EXTRACTED MATERIAL:
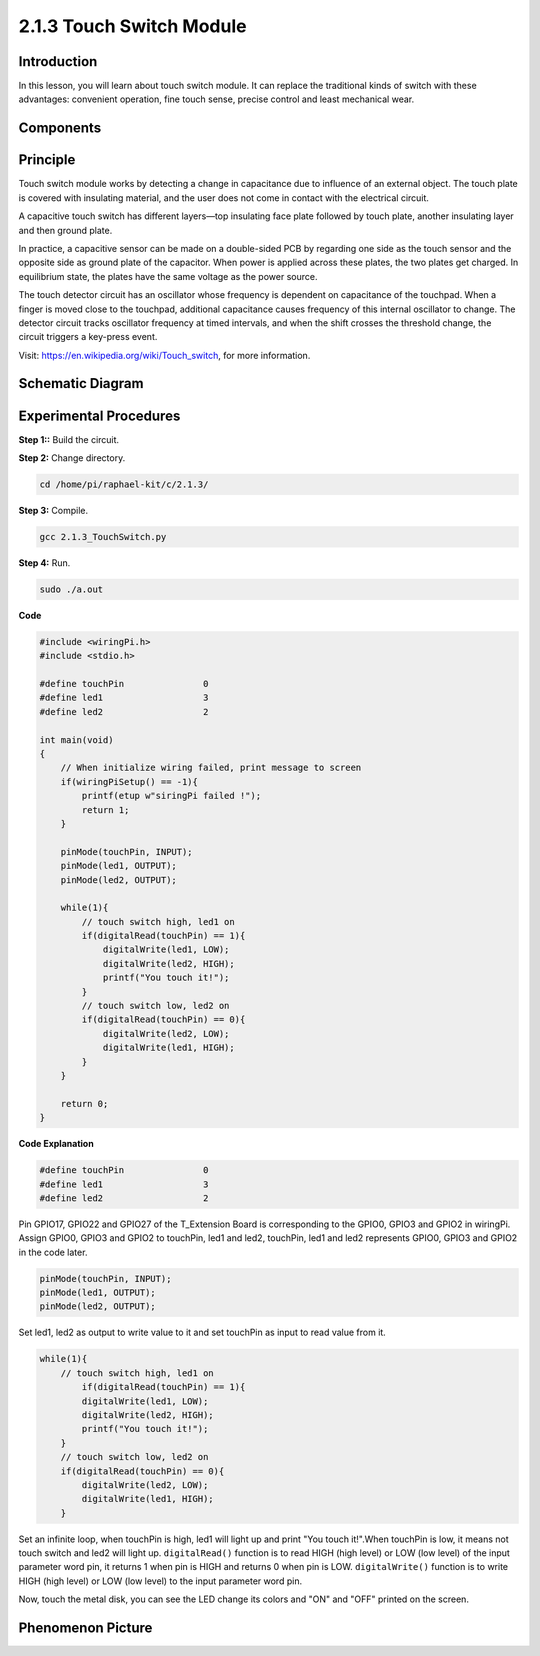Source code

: 2.1.3 Touch Switch Module
========================

**Introduction**
-------------------

In this lesson, you will learn about touch switch module. It can replace 
the traditional kinds of switch with these advantages: convenient operation, 
fine touch sense, precise control and least mechanical wear.


**Components**
-----------------------------

.. image:: media/2.1.3component.png
    :width: 700
    :align: center

**Principle**
---------------------------

Touch switch module works by detecting a change in capacitance due to influence 
of an external object. The touch plate is covered with insulating material, 
and the user does not come in contact with the electrical circuit.

A capacitive touch switch has different layers—top insulating face plate 
followed by touch plate, another insulating layer and then ground plate.

.. image:: media/2.1.3touch_switch.png
    :width: 200
    :align: center

In practice, a capacitive sensor can be made on a double-sided PCB by regarding one side as the touch sensor and the opposite side as ground plate of the capacitor. When power is applied across these plates, the two plates get charged. In equilibrium state, the plates have the same voltage as the power source.

The touch detector circuit has an oscillator whose frequency is dependent on capacitance of the touchpad. When a finger is moved close to the touchpad, additional capacitance causes frequency of this internal oscillator to change. The detector circuit tracks oscillator frequency at timed intervals, and when the shift crosses the threshold change, the circuit triggers a key-press event.

.. image:: media/2.1.3touch_switch2.png

Visit: https://en.wikipedia.org/wiki/Touch_switch, for more information.

Schematic Diagram
-----------------

.. image:: media/2.1.3circuit.png
    :width: 500
    :align: center

**Experimental Procedures**
------------------------------

**Step 1::** Build the circuit.

.. image:: media/2.1.3fritzing.png
    :width: 700
    :align: center

**Step 2:** Change directory.

.. code-block::

    cd /home/pi/raphael-kit/c/2.1.3/

**Step 3:** Compile.

.. code-block::

    gcc 2.1.3_TouchSwitch.py

**Step 4:** Run.

.. code-block::

    sudo ./a.out

**Code**

.. code-block:: c

    #include <wiringPi.h>
    #include <stdio.h>

    #define touchPin		   0
    #define led1		   3
    #define led2 		   2

    int main(void)
    {
        // When initialize wiring failed, print message to screen
        if(wiringPiSetup() == -1){
            printf(etup w"siringPi failed !");
            return 1; 
        }
        
        pinMode(touchPin, INPUT);
        pinMode(led1, OUTPUT);
        pinMode(led2, OUTPUT);
        
        while(1){
            // touch switch high, led1 on
            if(digitalRead(touchPin) == 1){
                digitalWrite(led1, LOW);
                digitalWrite(led2, HIGH);
                printf("You touch it!");
            }
            // touch switch low, led2 on
            if(digitalRead(touchPin) == 0){
                digitalWrite(led2, LOW);
                digitalWrite(led1, HIGH);
            }
        }

        return 0;
    }

**Code Explanation**

.. code-block:: c

    #define touchPin		   0
    #define led1		   3
    #define led2 		   2
    
Pin GPIO17, GPIO22 and GPIO27 of the T_Extension Board is corresponding to 
the GPIO0, GPIO3 and GPIO2 in wiringPi. Assign GPIO0, GPIO3 and GPIO2 to 
touchPin, led1 and led2, touchPin, led1 and led2 represents GPIO0, GPIO3 
and GPIO2 in the code later. 

.. code-block:: c

    pinMode(touchPin, INPUT);
    pinMode(led1, OUTPUT);
    pinMode(led2, OUTPUT);

Set led1, led2 as output to write value to it and set touchPin as input to
read value from it.

.. code-block:: c

    while(1){
        // touch switch high, led1 on
            if(digitalRead(touchPin) == 1){
            digitalWrite(led1, LOW);
            digitalWrite(led2, HIGH);
            printf("You touch it!");
        }
        // touch switch low, led2 on
        if(digitalRead(touchPin) == 0){
            digitalWrite(led2, LOW);
            digitalWrite(led1, HIGH);
        }

Set an infinite loop, when touchPin is high, led1 
will light up and print "You touch it!".When touchPin is low, it means not 
touch switch and led2 will light up.
``digitalRead()`` function is to read HIGH (high level) or LOW (low level) of 
the input parameter word pin, it returns 1 when pin is HIGH and returns 0 
when pin is LOW.
``digitalWrite()`` function is to write HIGH (high level) or LOW (low level) to 
the input parameter word pin.

Now, touch the metal disk, you can see the LED change its colors and "ON" 
and "OFF" printed on the screen.

**Phenomenon Picture**
------------------------

.. image:: media/2.1.3touch_switch_module.jpg
    :width: 500
    :align: center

TASK PROMPT:
The answer must be an exact copy of the records, with no pictures in it.

ANSWER SECTION:
Source code

: 2.1.3 Touch Switch Module
========================

**Introduction**
-------------------

In this lesson, you will learn about touch switch module. It can replace 
the traditional kinds of switch with these advantages: convenient operation, 
fine touch sense, precise control and least mechanical wear.


**Components**
-----------------------------

.. image:: media/2.1.3component.png
    :width: 700
    :align: center

**Principle**
---------------------------

Touch switch module works by detecting a change in capacitance due to influence 
of an external object. The touch plate is covered with insulating material, 
and the user does not come in contact with the electrical circuit.

A capacitive touch switch has different layers—top insulating face plate 
followed by touch plate, another insulating layer and then ground plate.

.. image:: media/2.1.3touch_switch.png
    :width: 200
    :align: center

In practice, a capacitive sensor can be made on a double-sided PCB by regarding one side as the touch sensor and the opposite side as ground plate of the capacitor. When power is applied across these plates, the two plates get charged. In equilibrium state, the plates have the same voltage as the power source.

The touch detector circuit has an oscillator whose frequency is dependent on capacitance of the touchpad. When a finger is moved close to the touchpad, additional capacitance causes frequency of this internal oscillator to change. The detector circuit tracks oscillator frequency at timed intervals, and when the shift crosses the threshold change, the circuit triggers a key-press event.

.. image:: media/2.1.3touch_switch2.png

Visit: https://en.wikipedia.org/wiki/Touch_switch, for more information.

Schematic Diagram
-----------------

.. image:: media/2.1.3circuit.png
    :width: 500
    :align: center

**Experimental Procedures**
------------------------------

**Step 1::** Build the circuit.

.. image:: media/2.1.3fritzing.png
    :width: 700
    :align: center

**Step 2:** Change directory.

.. code-block::

    cd /home/pi/raphael-kit/c/2.1.3/

**Step 3:** Compile.

.. code-block::

    gcc 2.1.3_TouchSwitch.py

**Step 4:** Run.

.. code-block::

    sudo ./a.out

**Code**

.. code-block:: c

    #include <wiringPi.h>
    #include <stdio.h>

    #define touchPin		   0
    #define led1		   3
    #define led2 		   2

    int main(void)
    {
        // When initialize wiring failed, print message to screen
        if(wiringPiSetup() == -1){
            printf(etup w"siringPi failed !");
            return 1; 
        }
        
        pinMode(touchPin, INPUT);
        pinMode(led1, OUTPUT);
        pinMode(led2, OUTPUT);
        
        while(1){
            // touch switch high, led1 on
            if(digitalRead(touchPin) == 1){
                digitalWrite(led1, LOW);
                digitalWrite(led2, HIGH);
                printf("You touch it!");
            }
            // touch switch low, led2 on
            if(digitalRead(touchPin) == 0){
                digitalWrite(led2, LOW);
                digitalWrite(led1, HIGH);
            }
        }

        return 0;
    }

**Code Explanation**

.. code-block:: c

    #define touchPin		   0
    #define led1		   3
    #define led2 		   2
    
Pin GPIO17, GPIO22 and GPIO27 of the T_Extension Board is corresponding to 
the GPIO0, GPIO3 and GPIO2 in wiringPi. Assign GPIO0, GPIO3 and GPIO2 to 
touchPin, led1 and led2, touchPin, led1 and led2 represents GPIO0, GPIO3 
and GPIO2 in the code later. 

.. code-block:: c

    pinMode(touchPin, INPUT);
    pinMode(led1, OUTPUT);
    pinMode(led2, OUTPUT);

Set led1, led2 as output to write value to it and set touchPin as input to
read value from it.

.. code-block:: c

    while(1){
        // touch switch high, led1 on
            if(digitalRead(touchPin) == 1){
            digitalWrite(led1, LOW);
            digitalWrite(led2, HIGH);
            printf("You touch it!");
        }
        // touch switch low, led2 on
        if(digitalRead(touchPin) == 0){
            digitalWrite(led2, LOW);
            digitalWrite(led1, HIGH);
        }

Set an infinite loop, when touchPin is high, led1 
will light up and print "You touch it!".When touchPin is low, it means not 
touch switch and led2 will light up.
``digitalRead()`` function is to read HIGH (high level) or LOW (low level) of 
the input parameter word pin, it returns 1 when pin is HIGH and returns 0 
when pin is LOW.
``digitalWrite()`` function is to write HIGH (high level) or LOW (low level) to 
the input parameter word pin.

Now, touch the metal disk, you can see the LED change its colors and "ON" 
and "OFF" printed on the screen.

**Phenomenon Picture**
------------------------

.. image:: media/2.1.3touch_switch_module.jpg
    :width: 500
    :align: center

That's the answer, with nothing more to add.